Pendant que la chambre de commerce et consorts s’évertuent à créer dans l’opinion publique un climat favorable à leur projet, on s’aperçoit que leur plan d’affaires repose sur une fausse prémisse. En effet, tout en affirmant que le projet serait viable financièrement à condition qu’il y ait un investissement public à cette hauteur, les promoteurs assurent du même souffle qu’il serait rentable. Si cette dernière prétention est exacte n’appartient-il pas alors au milieu des affaires de prouver qu’il est viable ? N’appartient-il pas aussi au privé de le financer à 100%, comme ce fut le cas pour le centre Bell (hockey » et le stade Saputo (soccer) surtout qu’il ne servirait qu’au baseball.

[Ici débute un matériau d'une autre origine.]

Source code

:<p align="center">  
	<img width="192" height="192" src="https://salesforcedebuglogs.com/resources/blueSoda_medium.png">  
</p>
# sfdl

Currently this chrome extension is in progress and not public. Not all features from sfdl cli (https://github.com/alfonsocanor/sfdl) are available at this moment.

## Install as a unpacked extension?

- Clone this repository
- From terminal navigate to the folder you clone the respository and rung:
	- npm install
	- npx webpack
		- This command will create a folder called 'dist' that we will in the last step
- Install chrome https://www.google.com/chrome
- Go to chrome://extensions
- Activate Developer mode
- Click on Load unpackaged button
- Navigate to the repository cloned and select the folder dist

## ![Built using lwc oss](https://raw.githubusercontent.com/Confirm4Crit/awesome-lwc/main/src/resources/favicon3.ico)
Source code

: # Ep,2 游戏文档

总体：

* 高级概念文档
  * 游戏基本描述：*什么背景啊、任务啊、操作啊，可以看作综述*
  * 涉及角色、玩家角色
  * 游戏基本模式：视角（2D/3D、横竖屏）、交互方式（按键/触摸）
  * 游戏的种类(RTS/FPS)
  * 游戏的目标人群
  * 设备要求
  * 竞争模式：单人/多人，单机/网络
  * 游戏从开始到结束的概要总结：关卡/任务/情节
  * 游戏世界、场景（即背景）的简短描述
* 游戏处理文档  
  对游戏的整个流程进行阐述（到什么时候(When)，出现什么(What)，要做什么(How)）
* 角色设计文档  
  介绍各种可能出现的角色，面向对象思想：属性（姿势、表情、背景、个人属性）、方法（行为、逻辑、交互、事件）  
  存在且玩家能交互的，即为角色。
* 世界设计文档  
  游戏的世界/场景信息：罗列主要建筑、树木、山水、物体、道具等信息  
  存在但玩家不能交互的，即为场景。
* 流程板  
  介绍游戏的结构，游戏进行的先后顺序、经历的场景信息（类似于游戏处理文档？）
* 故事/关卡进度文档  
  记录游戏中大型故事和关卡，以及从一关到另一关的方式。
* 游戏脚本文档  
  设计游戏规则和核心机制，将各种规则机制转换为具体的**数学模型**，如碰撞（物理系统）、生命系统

En effet, il ne servirait d’enceinte à aucune activité de nature culturelle ou connexe contrairement à l’amphithéâtre multifonctionnel du maire Labeaume à Québec qui a été subventionné.
Voilà pourquoi ,en tant que citoyen payeur de taxes, je m’objecte à ce que que les élus me fassent participer, ne serait-ce qu’une infime partie, au remboursement d’une facture, estimée de façon très préliminaire à 335$ millions, concernant une aventure risquée dans le contexte actuel. Une aventure où des fonds publics financeraient en bonne partie un sport commercial qui sert de passe-temps lucratif aux multimillionnaires qui possèdent les clubs.
Compte tenu du piètre état des finances publiques, de l’immanence d’une hiérarchie des valeurs correcte et de la nécessité d’accorder enfin priorité à certains dossiers importants laissées en friche jusqu’ici, je ne peux me convaincre qu’il serait pertinent que l’État songe même à créer une nouvelle catégorie d’assistés sociaux de luxe alors que les véritables assistés sociaux sont traités chichement. Ce serait une bien drôle de façon de concevoir la justice sociale.
La priorité au Stade olympique
Dans ce domaine, le gouvernement doit accorder priorité à la remise en état, avant qu’il ne soit trop tard, de l’éléphant blanc qu’a été jusqu’ici le Stade olympique. Qu’on le veuille ou non, ce dernier fait maintenant partie de notre patrimoine national même s’il a été pénible d’assumer l’héritage des Jeux olympiques de 1976 criblés d’un déficit de près d’un milliard$ dû à l’incurie du maire Drapeau dans l’organisation et la surveillance des travaux de construction du Parc olympique. (On a un souvenir cuisant de la fameuse taxe olympique qui nous a affligés pendant 30 ans). Depuis, le Stade olympique est quand même devenu le principal icône touristique symbolisant Montréal à l’étranger grâce surtout à son impressionnante tour inclinée de 165 mètres, la plus haute au monde.
C’est pourquoi la possibilité de démolir purement et simplement les installations olympiques, comme l’envisageait encore récemment le quotidien The Gazette, ne constituerait pas seulement une provocation iconoclaste, mais un acte relevant de la pire barbarie politico-sociale qui soit. Il aurait de cruciales retombées négatives entachant la crédibilité du Québec et de Montréal qui deviendraient ainsi la risée du monde entier. Une telle perspective nous apparait impensable. Il faut déplorer qu’on le souhaite tout de même encore aujourd’hui dans certains quartiers du WestIsland où une poignée de « rednecks » s’opposent à ce que des installations publiques importantes soient situées dans des quartiers francophones.
Par ailleurs, un comité d’étude sur l’avenir du Parc olympique, présidé par Lise Bissonnette, a fait, il y a quelques mois, des propositions sérieuses mises au point suite à une large consultation à laquelle ont participé quelque 4 000 personnes et organismes. Ce document estime notamment à près de 300$ millions l’installation sur le stade d’une nouvelle toiture, possiblement ouvrante, pour que les installations puissent remplir leur mission. Il s’agit de toute façon d’une urgence compte tenu de la condition du toit actuel qui perce de partout. Ne serait-ce pas là un investissement plus responsable aux yeux des contribuables québécois que verser une partie des 335$ millions que les promoteurs du stade de baseball de Montréal demandent aux gouvernements d’accorder à leur projet en tant que bailleurs de fonds au lieu de s’en tenir à leur rôle habituel d’accompagnateurs ?
Je suis en faveur du retour du baseball majeur à Montréal. Il m’arrive de m’ennuyer encore des Expos que nous allions souvent voir jouer en famille perchés dans les « bleachers ». Quels beaux souvenirs ! Mais cette opération ne doit pas s’effectuer aux dépens des contribuables québécois.